I also like how Zhen Hua feels like a community made up of individuals that genuinely care about one another. Even though Zhen Hua is an elite school, students go out of their way to help each other if they see someone is struggling even if that means a student might surpass them in ranking. The students try to be inclusive and take notice of each other's strengths in order to help each other achieve their dreams. Sometimes we forget that school isn't just about learning different subjects/earning grades but also learning how to socialize/interact with people who may have different personalities, interests, dreams and so on. Ideally, you shouldn't have to choose a major/university only because you think you'll get a good job from it and your job/career shouldn't solely define who you are as a person. Instead, you should be able to pursue something that genuinely interests you so that you'll be more invested in what you're learning. Unfortunately, this isn't a realistic option for most people. But there will be a courageous (and lucky) few who will buck the trend and go after their dreams however impossible they may seem because when you're young, the possibilities of what you can be seem endless.
One of the main messages that both "With You" and "My Huckleberry Friends" promotes is being yourself. This also means discovering who you are in the process. For some people, high school is the time when you start to think about your place in society and how you'll contribute to it.

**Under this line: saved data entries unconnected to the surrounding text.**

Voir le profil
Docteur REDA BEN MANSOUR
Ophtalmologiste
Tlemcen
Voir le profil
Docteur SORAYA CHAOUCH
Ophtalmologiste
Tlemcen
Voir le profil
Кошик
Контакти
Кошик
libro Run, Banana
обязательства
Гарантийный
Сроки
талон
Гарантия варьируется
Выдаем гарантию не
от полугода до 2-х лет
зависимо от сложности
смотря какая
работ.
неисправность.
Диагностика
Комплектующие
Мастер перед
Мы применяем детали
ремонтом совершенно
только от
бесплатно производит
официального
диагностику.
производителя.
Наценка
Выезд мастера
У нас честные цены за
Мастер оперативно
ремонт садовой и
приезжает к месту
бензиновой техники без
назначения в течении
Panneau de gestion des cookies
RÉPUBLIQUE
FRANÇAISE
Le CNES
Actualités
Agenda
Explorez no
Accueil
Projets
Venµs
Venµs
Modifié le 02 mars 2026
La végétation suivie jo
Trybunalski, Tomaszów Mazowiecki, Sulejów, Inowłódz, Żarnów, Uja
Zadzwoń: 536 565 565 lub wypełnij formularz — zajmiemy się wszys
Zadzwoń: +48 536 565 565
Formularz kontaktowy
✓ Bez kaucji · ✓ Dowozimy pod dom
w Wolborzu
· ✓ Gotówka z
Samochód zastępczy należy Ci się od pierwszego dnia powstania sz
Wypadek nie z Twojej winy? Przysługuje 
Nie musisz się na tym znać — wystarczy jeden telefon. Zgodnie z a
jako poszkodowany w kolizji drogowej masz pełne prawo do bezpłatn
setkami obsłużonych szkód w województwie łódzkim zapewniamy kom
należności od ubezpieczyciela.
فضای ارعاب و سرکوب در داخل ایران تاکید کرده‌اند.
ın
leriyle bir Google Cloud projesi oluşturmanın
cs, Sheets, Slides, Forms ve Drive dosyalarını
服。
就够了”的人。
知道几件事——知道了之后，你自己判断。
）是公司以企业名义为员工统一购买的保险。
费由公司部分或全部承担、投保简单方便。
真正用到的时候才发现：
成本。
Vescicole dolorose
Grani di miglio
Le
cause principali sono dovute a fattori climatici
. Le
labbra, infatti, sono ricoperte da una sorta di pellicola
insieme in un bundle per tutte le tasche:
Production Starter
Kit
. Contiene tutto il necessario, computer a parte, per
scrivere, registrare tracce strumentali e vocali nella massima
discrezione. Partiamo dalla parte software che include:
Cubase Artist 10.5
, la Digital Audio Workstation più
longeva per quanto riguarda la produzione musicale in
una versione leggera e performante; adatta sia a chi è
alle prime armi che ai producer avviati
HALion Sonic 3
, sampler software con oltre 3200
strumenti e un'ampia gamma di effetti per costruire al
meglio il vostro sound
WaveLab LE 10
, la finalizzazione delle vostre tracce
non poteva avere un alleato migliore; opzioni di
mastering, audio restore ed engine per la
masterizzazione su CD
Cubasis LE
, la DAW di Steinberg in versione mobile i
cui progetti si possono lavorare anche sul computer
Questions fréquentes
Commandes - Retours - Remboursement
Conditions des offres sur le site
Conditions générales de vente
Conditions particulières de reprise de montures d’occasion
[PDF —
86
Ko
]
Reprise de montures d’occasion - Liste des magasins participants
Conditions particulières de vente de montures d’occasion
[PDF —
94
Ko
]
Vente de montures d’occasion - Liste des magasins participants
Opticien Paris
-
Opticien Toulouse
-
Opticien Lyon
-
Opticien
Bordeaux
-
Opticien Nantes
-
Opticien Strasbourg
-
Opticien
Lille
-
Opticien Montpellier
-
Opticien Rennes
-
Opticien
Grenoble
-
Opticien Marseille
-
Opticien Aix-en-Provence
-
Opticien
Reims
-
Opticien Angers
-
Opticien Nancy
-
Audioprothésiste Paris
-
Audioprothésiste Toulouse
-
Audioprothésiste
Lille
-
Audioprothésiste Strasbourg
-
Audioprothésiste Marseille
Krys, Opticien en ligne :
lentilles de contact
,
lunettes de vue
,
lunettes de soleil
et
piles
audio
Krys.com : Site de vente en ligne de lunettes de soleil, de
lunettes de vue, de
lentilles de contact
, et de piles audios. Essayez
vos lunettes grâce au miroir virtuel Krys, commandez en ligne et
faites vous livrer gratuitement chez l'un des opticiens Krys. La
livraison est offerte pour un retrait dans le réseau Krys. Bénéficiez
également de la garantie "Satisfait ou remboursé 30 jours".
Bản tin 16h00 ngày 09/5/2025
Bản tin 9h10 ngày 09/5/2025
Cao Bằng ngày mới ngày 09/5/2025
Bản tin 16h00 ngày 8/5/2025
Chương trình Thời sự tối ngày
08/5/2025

Some of the characters in both dramas, select their majors because their friends/crush have chosen that major or have been pushed into choosing it by their parents. It's important to explore a variety of options to find what suits you the most. That is how you'll contribute to society but your interactions with other students/teachers/parents and how you conduct yourselves will determine who you are as a person. If you want other students to be more kind, to be more understanding/empathetic, you should lead by example. Be the change you want to see. I think it's great that the teachers are portrayed encouraging this type of behavior and that they understand the youth are the future.
One of the main differences between "With You" and "My Huckleberry Friends" is the greater emphasis placed on the students life outside of the school's walls in MHF and how those factors inform what kind of student they are at school. Social status, high expectations from parents, personal trauma are just some of the issues that are examined in this drama. We also see the students bond over shared interests such as Anime/manga, basketball, music, movies as a way for them to relieve their stress and temporarily escape the harshness of their current realities. Those interests will bring them together but their shared experiences will bond them for a lifetime.
Honestly, if I had to choose between "With You" and "My Huckleberry Friends", I wouldn't be able to. I feel that they both complement one another so well and together should be counted as one of the definitive representations of youth and the growing pains associated with it.